I know that Hadoop
is based on Master/Slave architecture
HDFS
works with NameNodes
and DataNodes
and MapReduce
works with jobtrackers
and Tasktrackers
But I can't find all these services on MapR
, I find out that it has its own Architecture with its own services
I'm a little bit confused, could any one please tell me what is the difference between using Hadoop only and using it with MapR !
MapR and apache Hadoop DO NOT have same architecture at storage level. MapR uses its own filesystem MaRFS which is completely different from HDFS in terms of concept and implemenation . you can find more detailed comparision here : https://www.mapr.com/blog/comparing-mapr-fs-and-hdfs-nfs-and-snapshots#.VfGwwxG6eUk
https://www.mapr.com/resources/videos/comparison-mapr-fs-and-hdfs
You have to refer to Hadoop 2.x
latest architecture since YARN
( Yet Another Resource Negotiator) & High Availability
have been introduced in 2.x version.
Job tracker and Task tracker are replaced with Resource Manager, Node Manager and Applications Manager.
Hadoop 2.x YARN & High Availability
For MapR
architecture, refer to MapR article
For comparison between different distributors, refer to this image
Detailed comparison is available at Data-magnum article by Bill Vorhies
Mapr uses most of Apache bigdata distributions as their baseline.
Mapr is a hadoop (and bigdata technology stacks) distribution provider with certain add-ons and technical support to its client.
Underline the mapr is entirely on the same architecture as of apache hadoop including all the core library distribution.

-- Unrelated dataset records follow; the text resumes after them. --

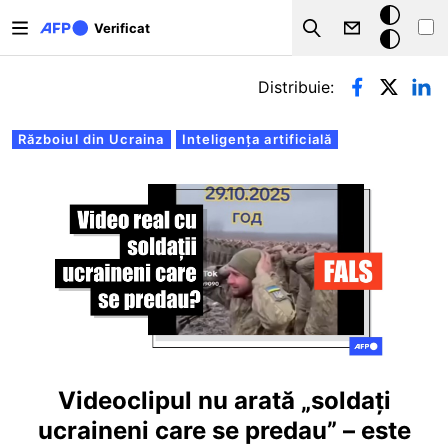
Sari la conținutul principal
Modul
Verificat
Search
întunecat
Filele principale
Distribuie:
Războiul din Ucraina
Inteligența artificială
Videoclipul nu arată „soldați
ucraineni care se predau” – este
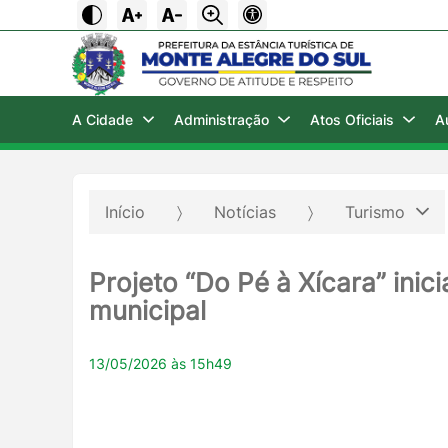
A Cidade
Administração
Atos Oficiais
A
Início
Notícias
Turismo
Projeto “Do Pé à Xícara” inic
municipal
13/05/2026 às 15h49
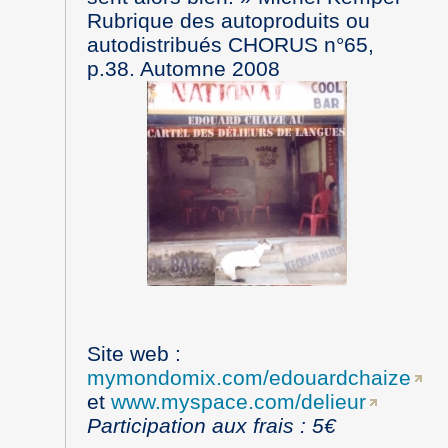
Rubrique des autoproduits ou
autodistribués CHORUS n°65,
p.38. Automne 2008
Site web :
mymondomix.com/edouardchaize
et
www.myspace.com/delieur
Participation aux frais : 5€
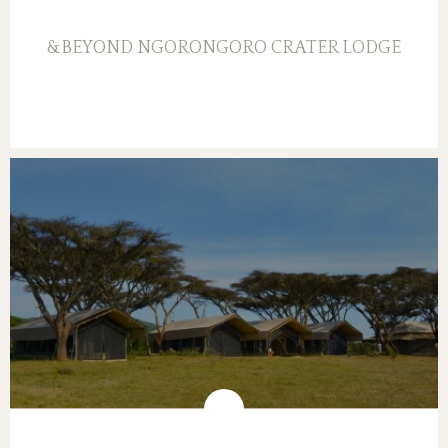
&BEYOND NGORONGORO CRATER LODGE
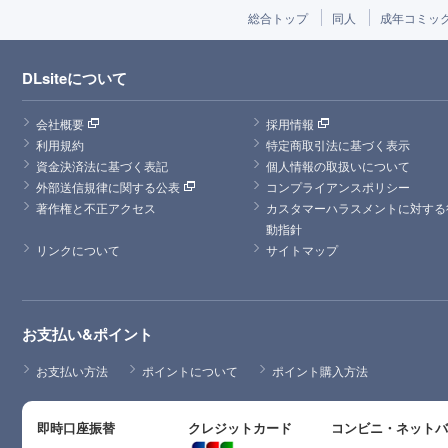
総合トップ
同人
成年コミッ
DLsiteについて
会社概要
採用情報
利用規約
特定商取引法に基づく表示
資金決済法に基づく表記
個人情報の取扱いについて
外部送信規律に関する公表
コンプライアンスポリシー
著作権と不正アクセス
カスタマーハラスメントに対する
動指針
リンクについて
サイトマップ
お支払い&ポイント
お支払い方法
ポイントについて
ポイント購入方法
即時口座振替
クレジットカード
コンビニ・ネット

However mapr distribution is more like a bundle of a complete and compatible bigdata technology package.
The main benefit of mapr is that it's distribution of various technologies like hive, hbase, spark etc will be compatible with core hadoop and among each other. This I'd particularly important because the bigdata technologies are evolving in different pace and hence news releases becomes incompatible very soon.

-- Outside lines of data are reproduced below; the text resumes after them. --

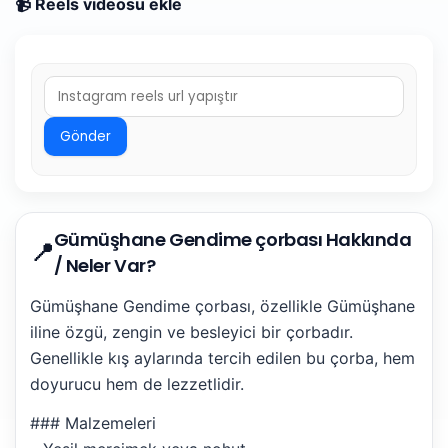
📹 Reels videosu ekle
Gönder
Gümüşhane Gendime çorbası Hakkında
📍
/ Neler Var?
Gümüşhane Gendime çorbası, özellikle Gümüşhane
iline özgü, zengin ve besleyici bir çorbadır.
Genellikle kış aylarında tercih edilen bu çorba, hem
doyurucu hem de lezzetlidir.
### Malzemeleri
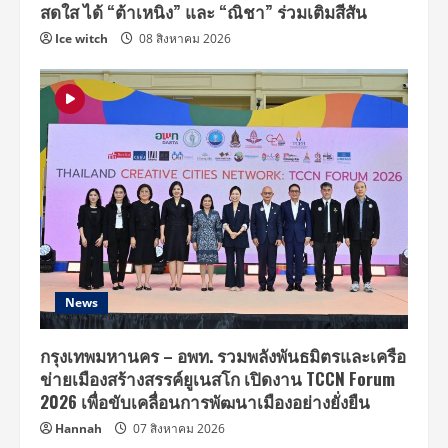
สดใส ได้ “ต้าเหนิง” และ “ณิชา” ร่วมเติมสีสัน
Ice witch
08 สิงหาคม 2026
News
กรุงเทพมหานคร – อพท. รวมพลังพันธมิตรและเครือ
ข่ายเมืองสร้างสรรค์ยูเนสโก เปิดงาน TCCN Forum
2026 เพื่อขับเคลื่อนการพัฒนาเมืองอย่างยั่งยืน
Hannah
07 สิงหาคม 2026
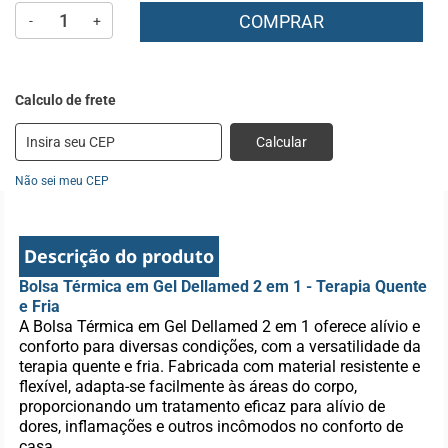
COMPRAR
-
+
Calcular
Não sei meu CEP
Descrição do produto
Bolsa Térmica em Gel Dellamed 2 em 1 - Terapia Quente
e Fria
A Bolsa Térmica em Gel Dellamed 2 em 1 oferece alívio e
conforto para diversas condições, com a versatilidade da
terapia quente e fria. Fabricada com material resistente e
flexível, adapta-se facilmente às áreas do corpo,
proporcionando um tratamento eficaz para alívio de
dores, inflamações e outros incômodos no conforto de
casa.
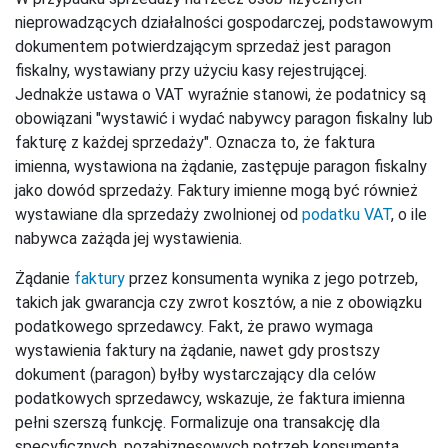
nieprowadzących działalności gospodarczej, podstawowym
dokumentem potwierdzającym sprzedaż jest paragon
fiskalny, wystawiany przy użyciu kasy rejestrującej.
Jednakże ustawa o VAT wyraźnie stanowi, że podatnicy są
obowiązani "wystawić i wydać nabywcy paragon fiskalny lub
fakturę z każdej sprzedaży". Oznacza to, że faktura
imienna, wystawiona na żądanie, zastępuje paragon fiskalny
jako dowód sprzedaży. Faktury imienne mogą być również
wystawiane dla sprzedaży zwolnionej od
podatku VAT
, o ile
nabywca zażąda jej wystawienia.
Żądanie
faktury
przez konsumenta wynika z jego potrzeb,
takich jak gwarancja czy zwrot kosztów, a nie z obowiązku
podatkowego sprzedawcy. Fakt, że prawo wymaga
wystawienia faktury na żądanie, nawet gdy prostszy
dokument (paragon) byłby wystarczający dla celów
podatkowych sprzedawcy, wskazuje, że faktura imienna
pełni szerszą funkcję. Formalizuje ona transakcję dla
specyficznych, pozabiznesowych potrzeb konsumenta,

So, the vendors like mapr, cloudera etc are providing their version of hadoop didtribution and support such that end users can concentrate on the product building without worrying about the compatibility issues. But almost all of them are using apache distribution under the carpet.
In future, they might come up certain variation and additional features in an attempt to prevent client's switch to other vendors, but as of now is not the case.